## PROVIDED RECORDS

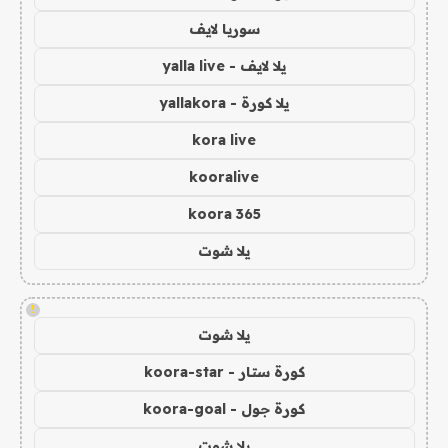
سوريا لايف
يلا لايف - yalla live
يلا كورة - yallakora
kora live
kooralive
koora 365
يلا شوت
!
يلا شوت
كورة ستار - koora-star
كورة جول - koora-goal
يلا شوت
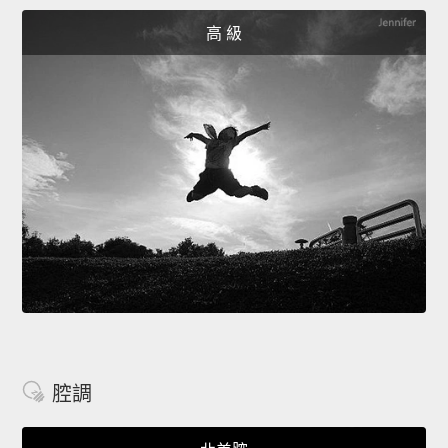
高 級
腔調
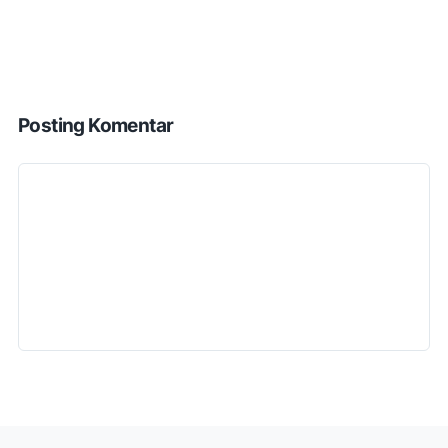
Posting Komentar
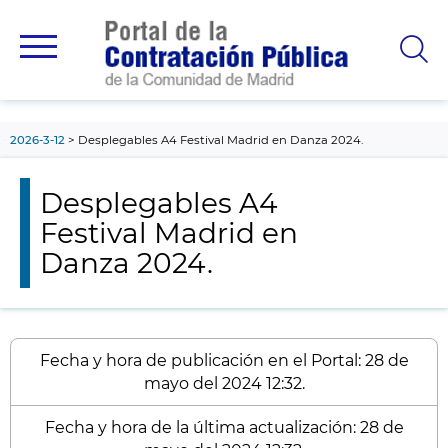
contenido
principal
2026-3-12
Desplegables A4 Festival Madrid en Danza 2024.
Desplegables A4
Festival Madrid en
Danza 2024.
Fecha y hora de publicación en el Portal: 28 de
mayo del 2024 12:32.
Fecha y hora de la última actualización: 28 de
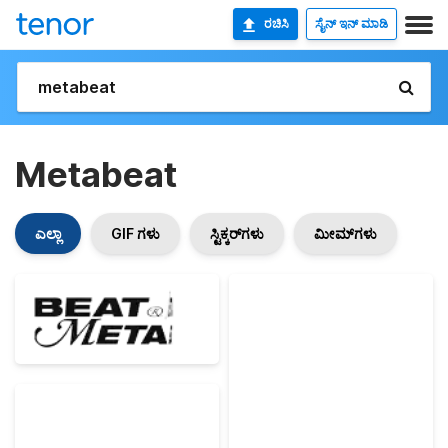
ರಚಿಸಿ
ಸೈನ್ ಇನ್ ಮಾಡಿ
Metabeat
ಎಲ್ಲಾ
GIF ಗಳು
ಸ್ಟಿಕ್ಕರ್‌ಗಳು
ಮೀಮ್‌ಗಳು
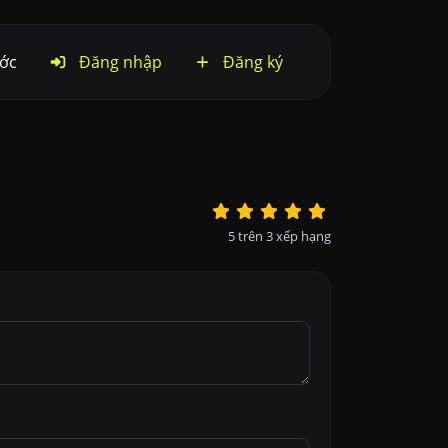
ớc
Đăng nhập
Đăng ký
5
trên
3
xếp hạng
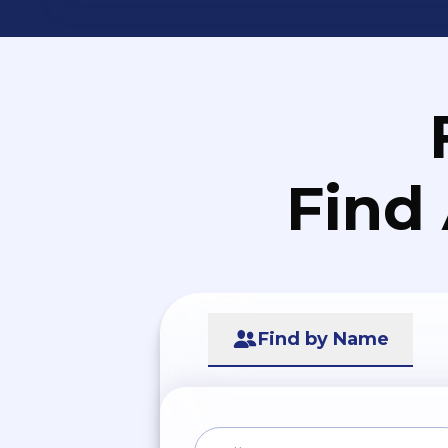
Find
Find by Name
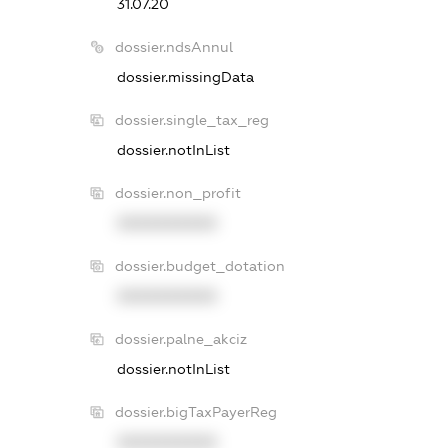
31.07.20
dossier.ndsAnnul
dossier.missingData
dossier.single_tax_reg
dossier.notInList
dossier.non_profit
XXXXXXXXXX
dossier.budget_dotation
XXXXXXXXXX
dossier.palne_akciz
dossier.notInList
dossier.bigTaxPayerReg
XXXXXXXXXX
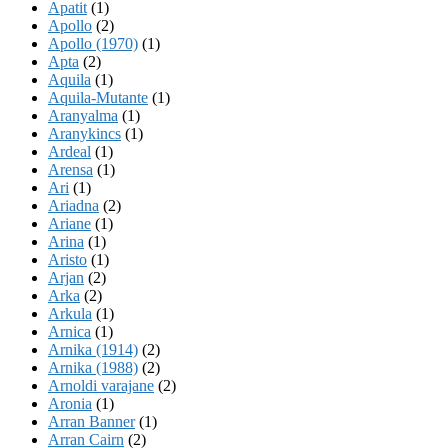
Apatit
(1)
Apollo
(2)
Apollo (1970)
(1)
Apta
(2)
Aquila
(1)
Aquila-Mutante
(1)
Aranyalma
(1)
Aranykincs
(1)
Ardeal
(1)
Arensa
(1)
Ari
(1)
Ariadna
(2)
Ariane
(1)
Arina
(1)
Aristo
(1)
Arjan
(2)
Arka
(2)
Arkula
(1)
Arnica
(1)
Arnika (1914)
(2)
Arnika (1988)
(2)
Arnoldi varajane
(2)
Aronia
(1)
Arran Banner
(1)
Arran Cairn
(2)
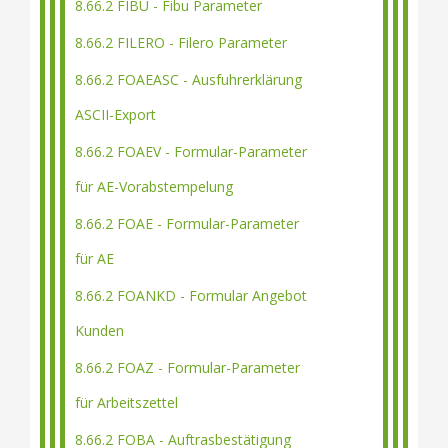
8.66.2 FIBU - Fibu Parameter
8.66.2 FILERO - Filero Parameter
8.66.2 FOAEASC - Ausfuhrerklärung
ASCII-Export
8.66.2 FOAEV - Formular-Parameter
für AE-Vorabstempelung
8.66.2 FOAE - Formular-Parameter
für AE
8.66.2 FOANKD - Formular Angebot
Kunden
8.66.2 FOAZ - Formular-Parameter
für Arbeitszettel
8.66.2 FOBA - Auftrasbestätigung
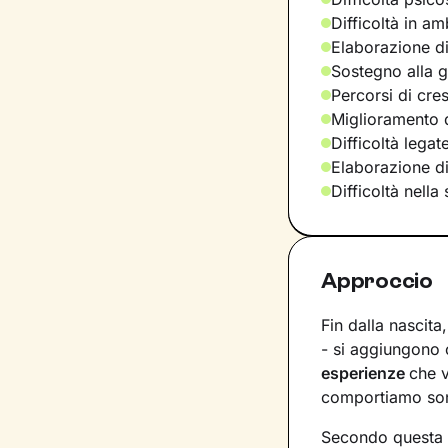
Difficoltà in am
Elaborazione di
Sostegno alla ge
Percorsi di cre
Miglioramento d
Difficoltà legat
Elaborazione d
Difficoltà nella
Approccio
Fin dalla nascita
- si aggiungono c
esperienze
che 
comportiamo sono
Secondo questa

## PROBLEM TO WORK ON
All that is needed is the exact run of lines from the start of the material above through the one containing "dossier.budget_dotation", pictures left out.

## COMPLETED TASK
سوريا لايف
يلا لايف - yalla live
يلا كورة - yallakora
kora live
kooralive
koora 365
يلا شوت
!
يلا شوت
كورة ستار - koora-star
كورة جول - koora-goal
يلا شوت
高 級
腔調
Posting Komentar
contenido
principal
2026-3-12
Desplegables A4 Festival Madrid en Danza 2024.
Desplegables A4
Festival Madrid en
Danza 2024.
Fecha y hora de publicación en el Portal: 28 de
mayo del 2024 12:32.
Fecha y hora de la última actualización: 28 de
ರಚಿಸಿ
ಸೈನ್ ಇನ್ ಮಾಡಿ
Metabeat
ಎಲ್ಲಾ
GIF ಗಳು
ಸ್ಟಿಕ್ಕರ್‌ಗಳು
ಮೀಮ್‌ಗಳು
ớc
Đăng nhập
Đăng ký
5
trên
3
xếp hạng
Find
Find by Name
31.07.20
dossier.ndsAnnul
dossier.missingData
dossier.single_tax_reg
dossier.notInList
dossier.non_profit
XXXXXXXXXX
dossier.budget_dotation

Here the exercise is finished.